--- start MATERIAL ---

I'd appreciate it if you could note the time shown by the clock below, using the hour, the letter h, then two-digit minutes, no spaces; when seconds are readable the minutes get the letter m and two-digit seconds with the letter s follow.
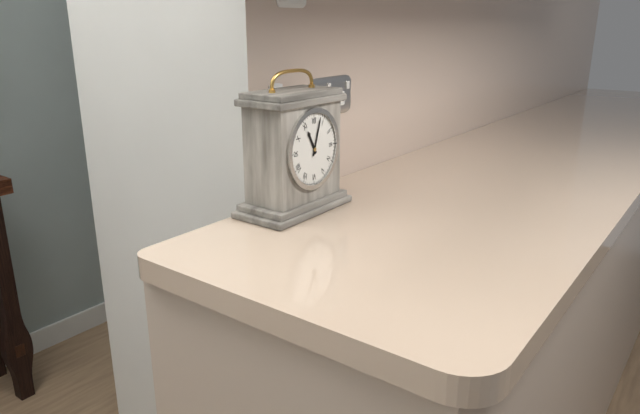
11h03
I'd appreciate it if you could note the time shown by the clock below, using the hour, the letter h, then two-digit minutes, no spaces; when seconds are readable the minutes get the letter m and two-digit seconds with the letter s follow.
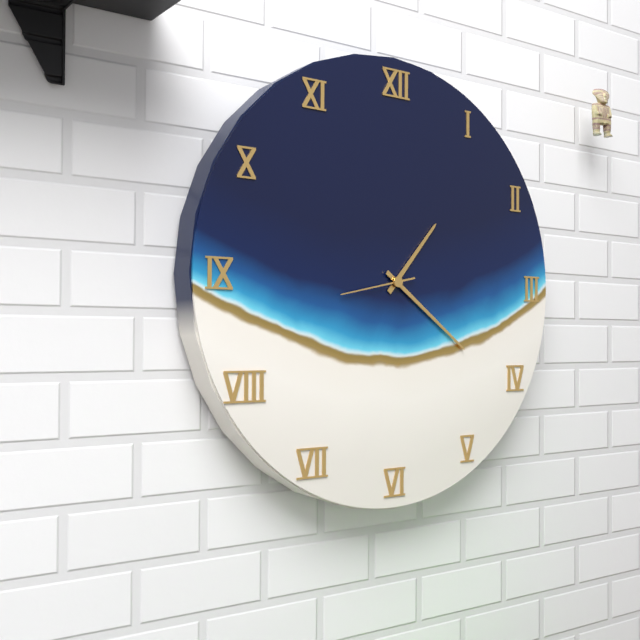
1h21m43s
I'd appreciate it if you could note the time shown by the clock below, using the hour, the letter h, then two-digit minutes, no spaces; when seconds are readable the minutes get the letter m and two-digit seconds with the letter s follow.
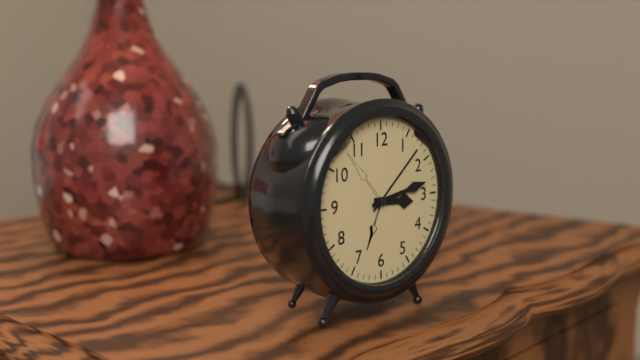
3h13
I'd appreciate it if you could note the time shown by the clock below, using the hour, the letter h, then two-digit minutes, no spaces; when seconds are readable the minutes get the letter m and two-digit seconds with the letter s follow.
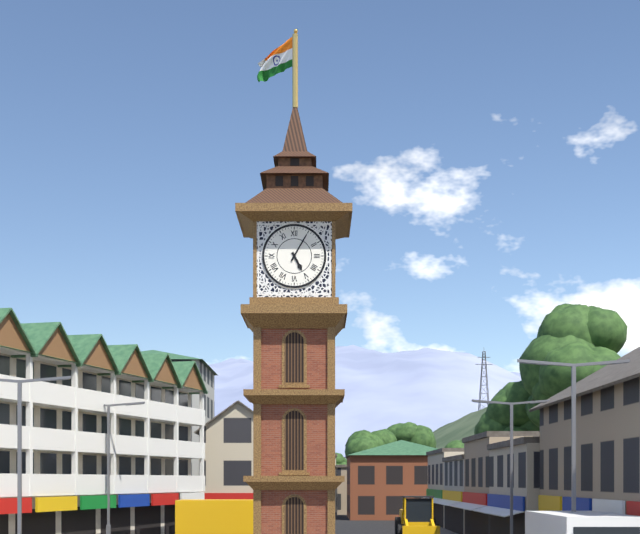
5h05
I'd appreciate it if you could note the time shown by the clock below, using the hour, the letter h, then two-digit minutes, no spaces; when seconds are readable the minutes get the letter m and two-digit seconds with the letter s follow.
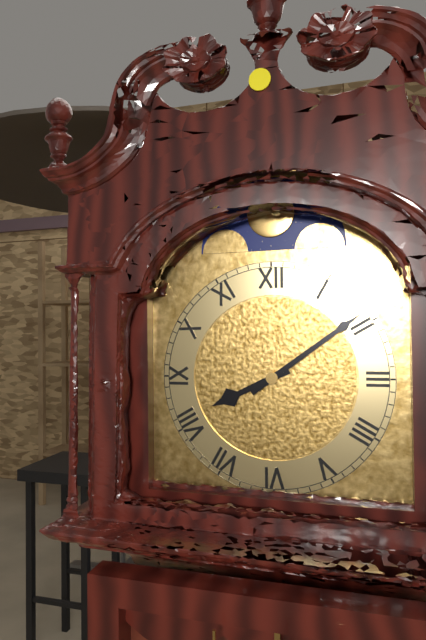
8h09
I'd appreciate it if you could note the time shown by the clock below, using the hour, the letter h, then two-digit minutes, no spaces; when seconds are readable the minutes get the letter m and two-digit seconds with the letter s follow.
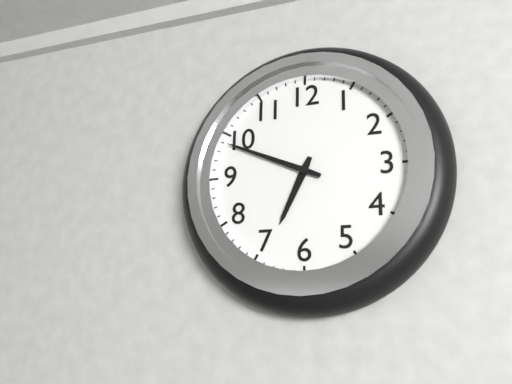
6h49
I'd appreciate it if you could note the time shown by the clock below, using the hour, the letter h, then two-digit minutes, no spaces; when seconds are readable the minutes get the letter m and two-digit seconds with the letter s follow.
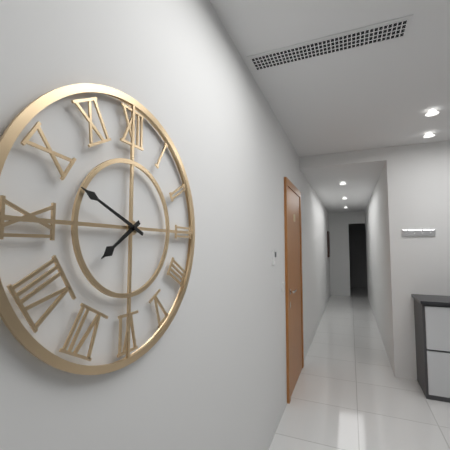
7h49
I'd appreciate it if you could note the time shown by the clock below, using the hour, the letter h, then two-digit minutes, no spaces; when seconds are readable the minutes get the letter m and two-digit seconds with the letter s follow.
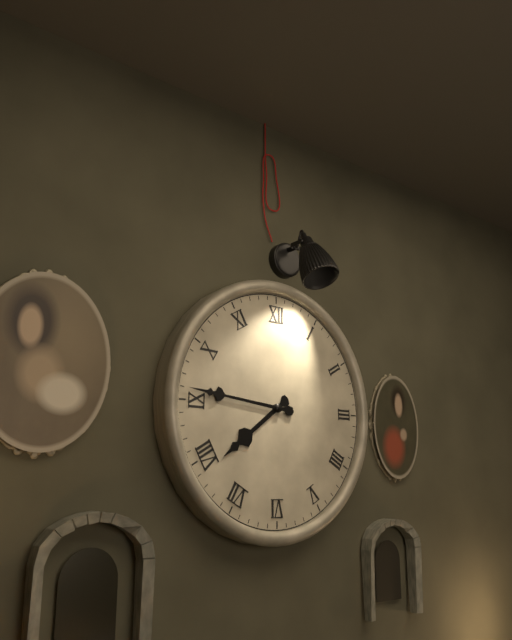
7h46
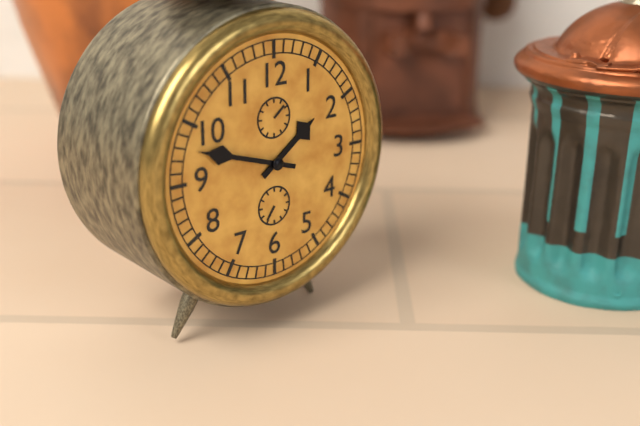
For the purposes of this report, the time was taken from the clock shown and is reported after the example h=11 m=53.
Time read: h=1 m=48
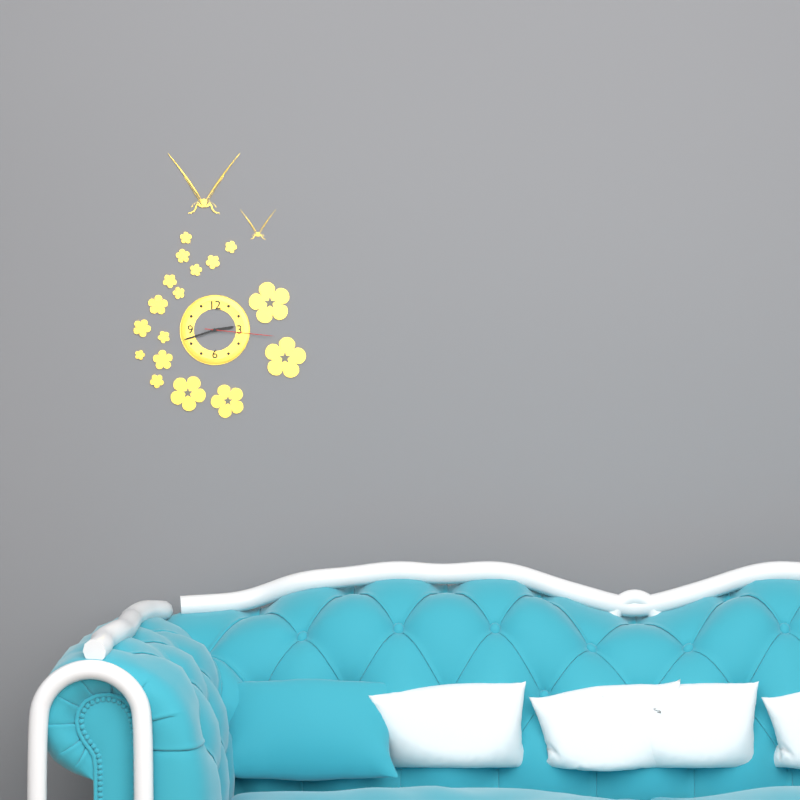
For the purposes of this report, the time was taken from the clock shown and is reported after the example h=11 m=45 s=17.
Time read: h=2 m=42 s=16
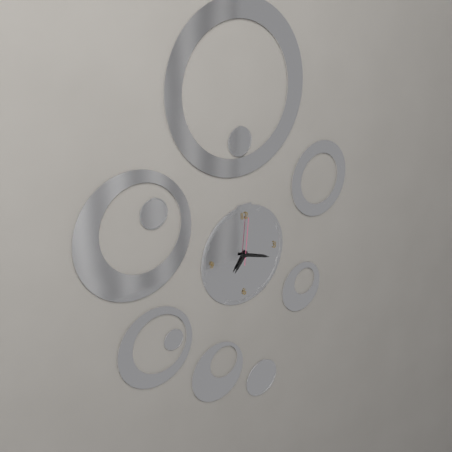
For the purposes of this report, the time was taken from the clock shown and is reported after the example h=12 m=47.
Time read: h=7 m=18
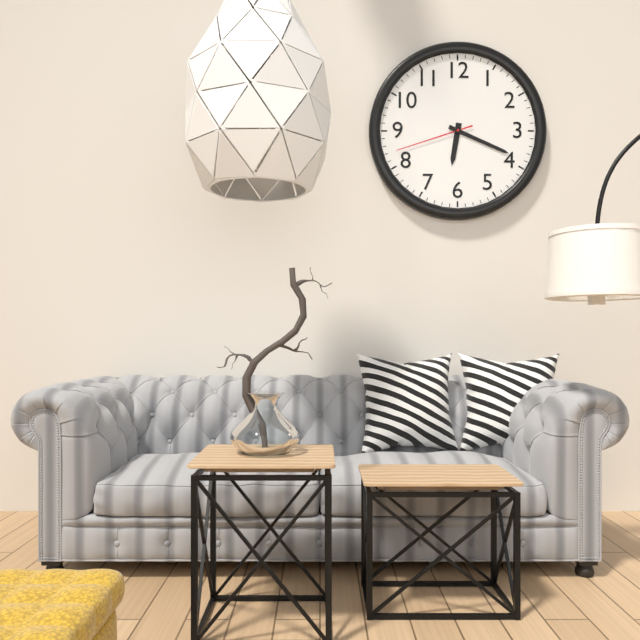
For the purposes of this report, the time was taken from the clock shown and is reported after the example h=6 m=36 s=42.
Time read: h=6 m=19 s=42
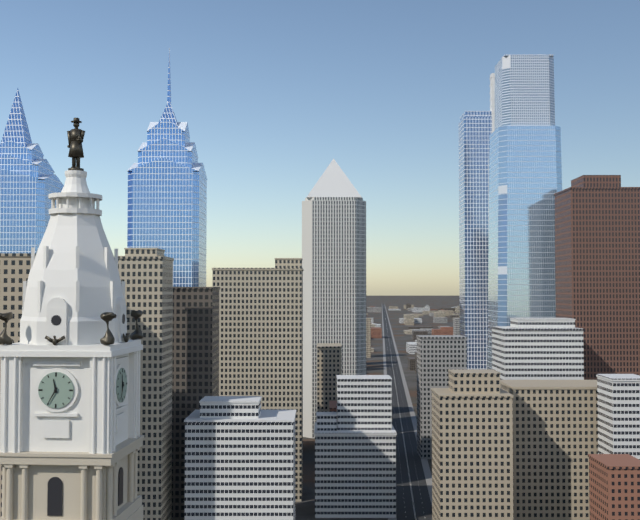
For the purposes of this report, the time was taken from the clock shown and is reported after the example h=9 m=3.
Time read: h=11 m=35
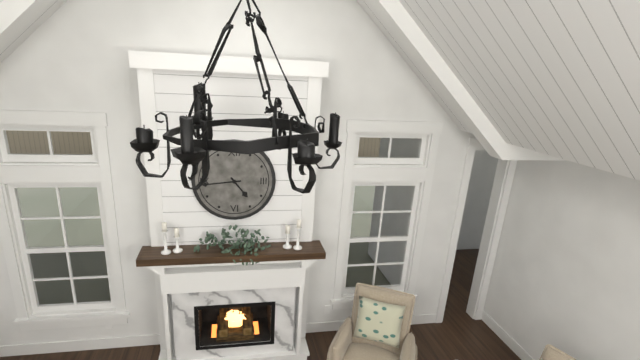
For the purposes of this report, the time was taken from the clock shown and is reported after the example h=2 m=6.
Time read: h=4 m=44
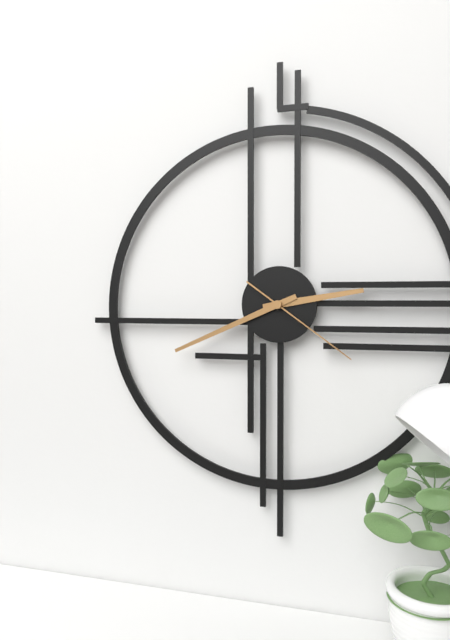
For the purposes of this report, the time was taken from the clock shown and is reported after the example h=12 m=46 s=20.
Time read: h=2 m=41 s=21
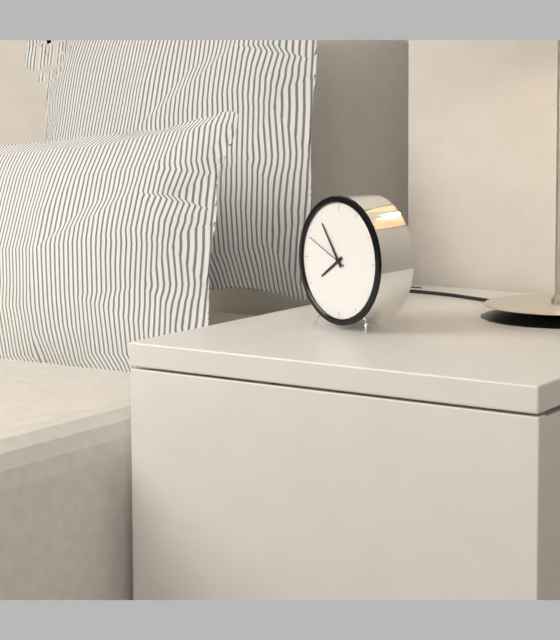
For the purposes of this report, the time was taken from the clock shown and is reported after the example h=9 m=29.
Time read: h=7 m=54
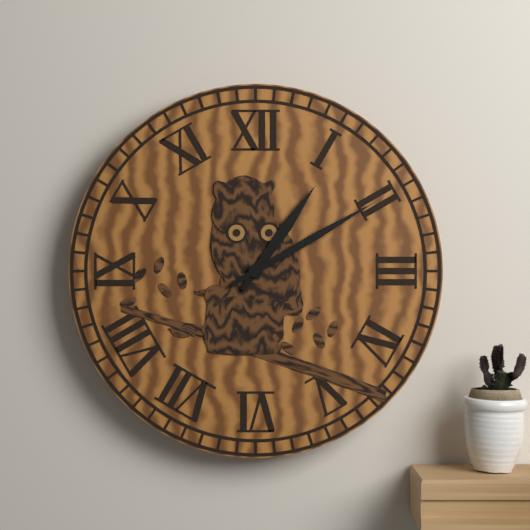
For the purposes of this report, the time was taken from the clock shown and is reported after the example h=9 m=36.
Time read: h=1 m=10
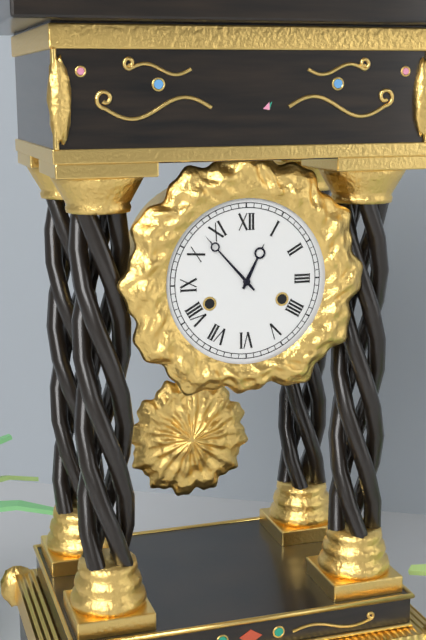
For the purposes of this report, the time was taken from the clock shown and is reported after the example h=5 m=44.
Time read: h=12 m=53
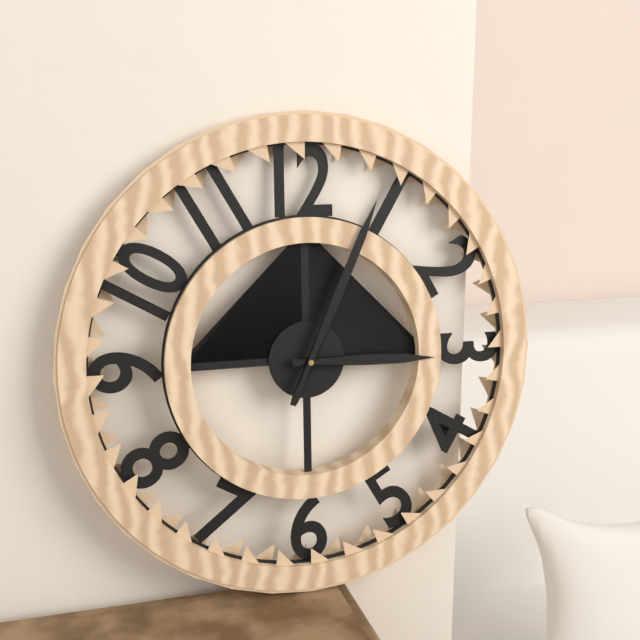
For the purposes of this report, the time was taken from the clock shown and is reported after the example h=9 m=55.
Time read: h=3 m=4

--- end MATERIAL ---

-- EXERCISE REQUIREMENTS --
Could you write out all the items above again, switching every "clock" to "watch" and keeping everything else unchanged, but leaving out the pictures?

-- REPLY --
I'd appreciate it if you could note the time shown by the watch below, using the hour, the letter h, then two-digit minutes, no spaces; when seconds are readable the minutes get the letter m and two-digit seconds with the letter s follow.
11h03
I'd appreciate it if you could note the time shown by the watch below, using the hour, the letter h, then two-digit minutes, no spaces; when seconds are readable the minutes get the letter m and two-digit seconds with the letter s follow.
1h21m43s
I'd appreciate it if you could note the time shown by the watch below, using the hour, the letter h, then two-digit minutes, no spaces; when seconds are readable the minutes get the letter m and two-digit seconds with the letter s follow.
3h13
I'd appreciate it if you could note the time shown by the watch below, using the hour, the letter h, then two-digit minutes, no spaces; when seconds are readable the minutes get the letter m and two-digit seconds with the letter s follow.
5h05
I'd appreciate it if you could note the time shown by the watch below, using the hour, the letter h, then two-digit minutes, no spaces; when seconds are readable the minutes get the letter m and two-digit seconds with the letter s follow.
8h09
I'd appreciate it if you could note the time shown by the watch below, using the hour, the letter h, then two-digit minutes, no spaces; when seconds are readable the minutes get the letter m and two-digit seconds with the letter s follow.
6h49
I'd appreciate it if you could note the time shown by the watch below, using the hour, the letter h, then two-digit minutes, no spaces; when seconds are readable the minutes get the letter m and two-digit seconds with the letter s follow.
7h49
I'd appreciate it if you could note the time shown by the watch below, using the hour, the letter h, then two-digit minutes, no spaces; when seconds are readable the minutes get the letter m and two-digit seconds with the letter s follow.
7h46
For the purposes of this report, the time was taken from the watch shown and is reported after the example h=11 m=53.
Time read: h=1 m=48
For the purposes of this report, the time was taken from the watch shown and is reported after the example h=11 m=45 s=17.
Time read: h=2 m=42 s=16
For the purposes of this report, the time was taken from the watch shown and is reported after the example h=12 m=47.
Time read: h=7 m=18
For the purposes of this report, the time was taken from the watch shown and is reported after the example h=6 m=36 s=42.
Time read: h=6 m=19 s=42
For the purposes of this report, the time was taken from the watch shown and is reported after the example h=9 m=3.
Time read: h=11 m=35
For the purposes of this report, the time was taken from the watch shown and is reported after the example h=2 m=6.
Time read: h=4 m=44
For the purposes of this report, the time was taken from the watch shown and is reported after the example h=12 m=46 s=20.
Time read: h=2 m=41 s=21
For the purposes of this report, the time was taken from the watch shown and is reported after the example h=9 m=29.
Time read: h=7 m=54
For the purposes of this report, the time was taken from the watch shown and is reported after the example h=9 m=36.
Time read: h=1 m=10
For the purposes of this report, the time was taken from the watch shown and is reported after the example h=5 m=44.
Time read: h=12 m=53
For the purposes of this report, the time was taken from the watch shown and is reported after the example h=9 m=55.
Time read: h=3 m=4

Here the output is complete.